Most of us are busy with multiple projects, so it's hard to find time to read and digest papers, and I have friends who told me they just didn't remember exactly what Freedman said. On the other hand, I've seen very good methodologists writing about Freedman's critique as if the key or only issue is the small-sample bias. Since I admire their other work, I'd like to assume they had a sophisticated reason for this, e.g. they think the validity of inference is the first priority (which I agree with) and they know the SE issue is really about conventional vs. sandwich SEs, so we're left with the bias issue. But I don't know if that's what they're thinking.

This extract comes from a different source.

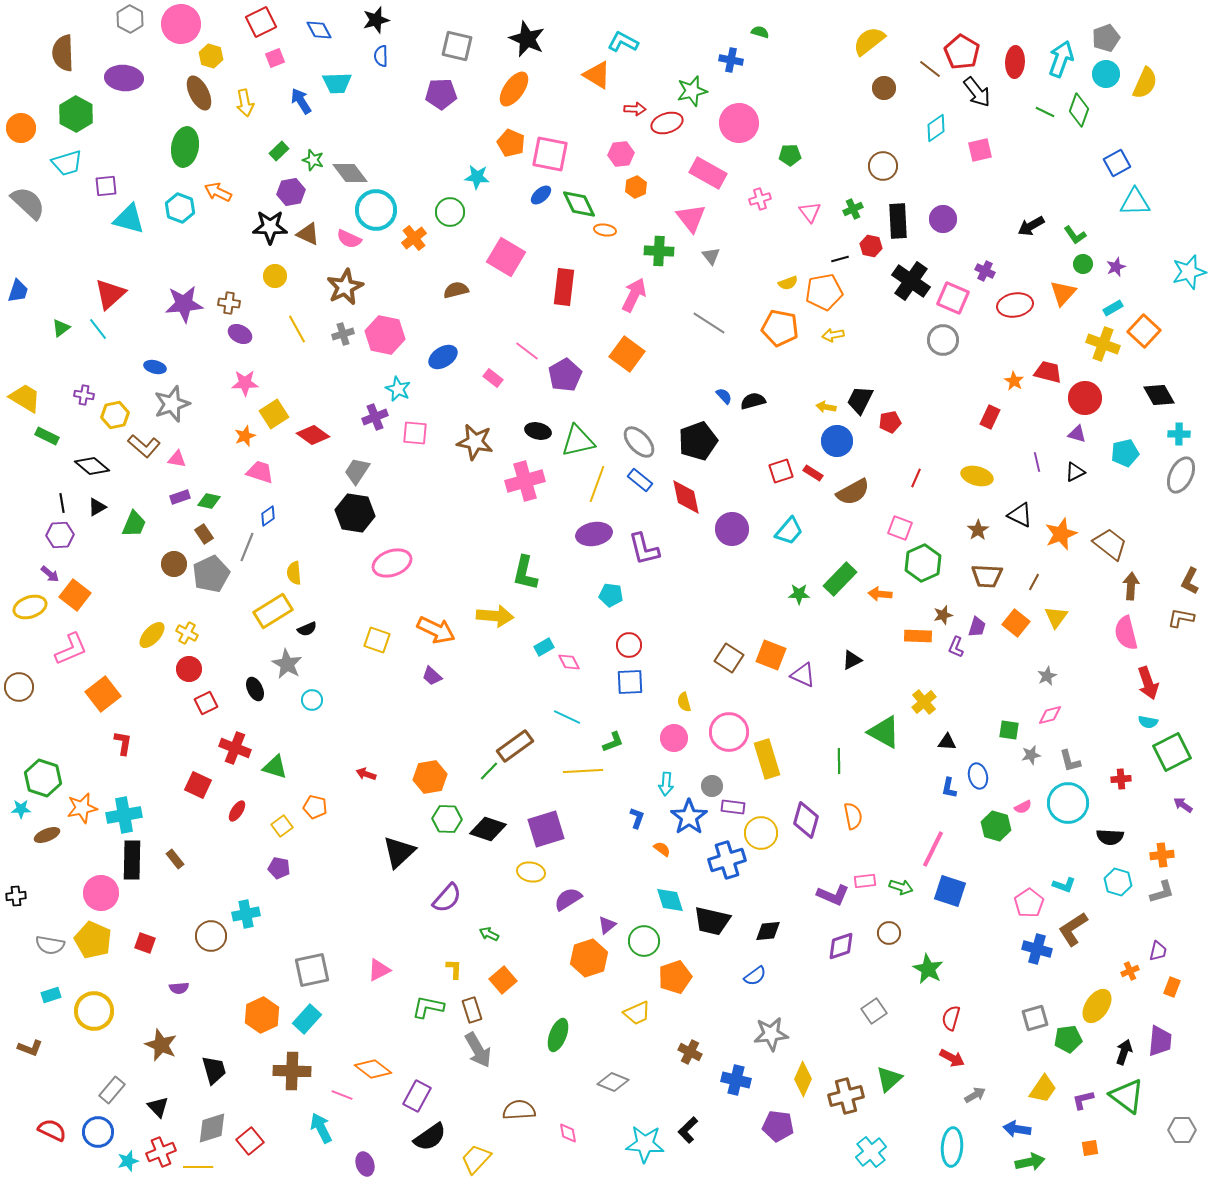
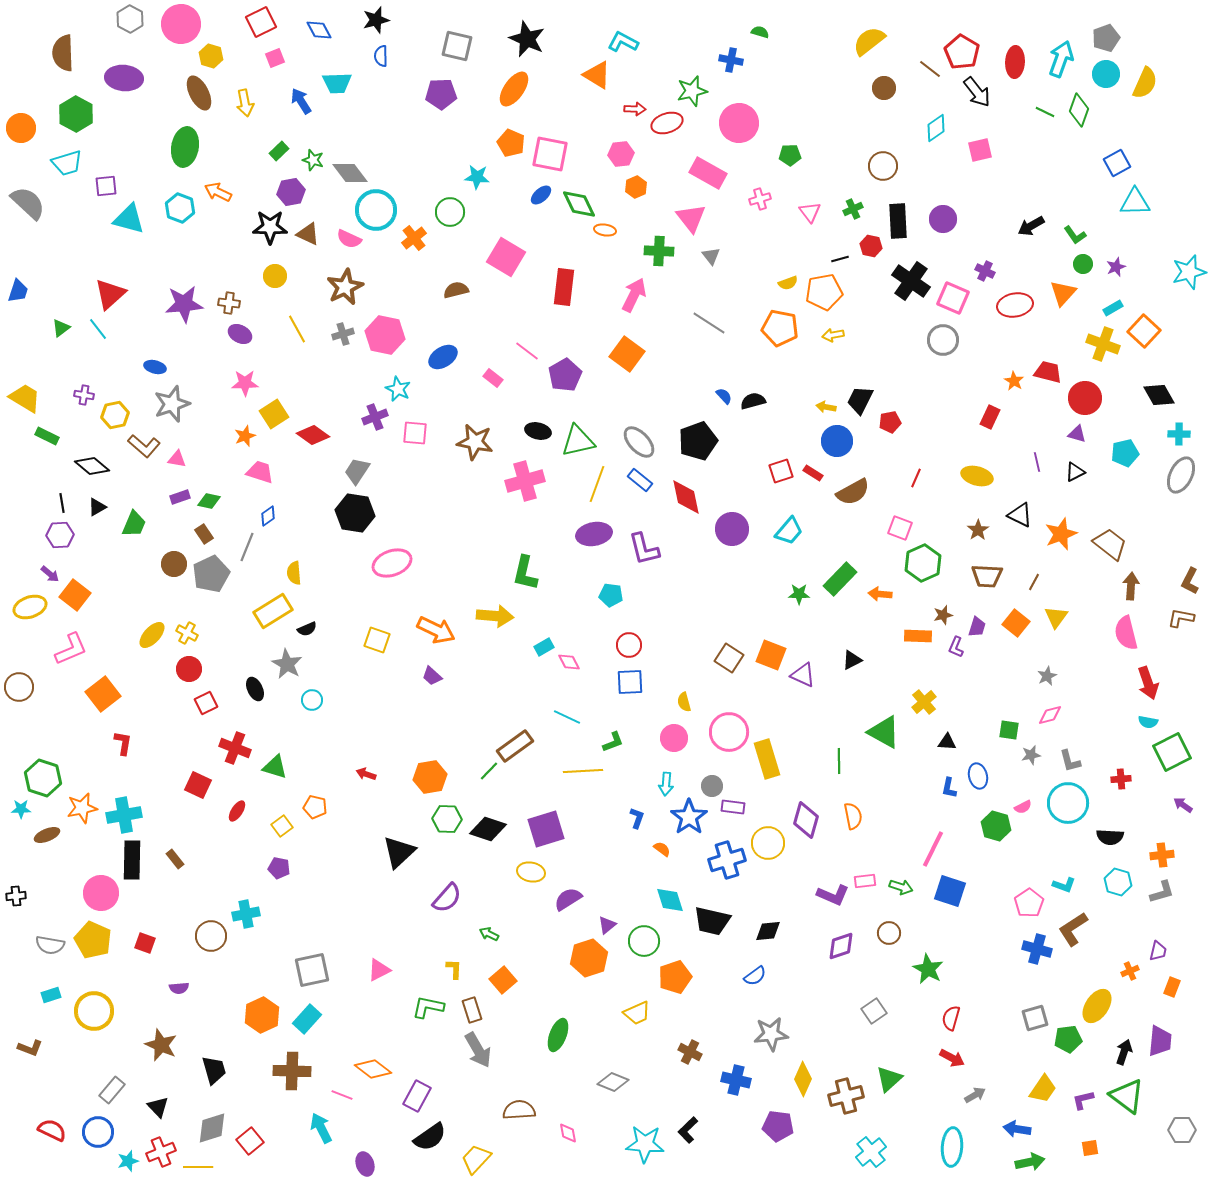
yellow circle at (761, 833): moved 7 px right, 10 px down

I've seen other very good methodologists emphasizing the inconsistent SE issue as the most important of Freedman's issues. And I agree with them, but it's solved by the sandwich SE.

David Judkins
September 07, 2012

Winston,

I found your paper very interesting. I wonder how the interact estimator of ATE is related to the approach of Gary Koch, which, as I recall, is to fit a working model on the entire dataset without the treatment variable, and then to analyze the relationship of the residuals from the working model to treatment status. If the sample size is small, one uses a permutation test. Otherwise, one can use Z-tests. LeSaffre and Senn really panned it in 2003 but they only simulated the large-sample version.

--Dave

Winston Lin
September 08, 2012

Thanks, Dave. I haven't read Koch's papers in detail, but Daniel Rubin and Mark van der Laan discuss several estimators that have equal asymptotic variance, including their own targeted ANCOVA as well as OLS with interactions and Koch et al.'s (1998) estimator:

http://www.springerlink.com/content/q1817j682nw22847/

Rubin and van der Laan have some interesting simulations comparing the finite-sample performance of these methods, and I think more comparisons under different data-generating processes would be worthwhile.

Another method in this class is the "tyranny of the minority" estimator I discuss on p. 10, remarks (iii) and (iv) after Corollary 1.2. The tyranny idea doesn't generalize to designs with more than two groups (e.g., two treatment groups and a control group), but OLS with interactions does.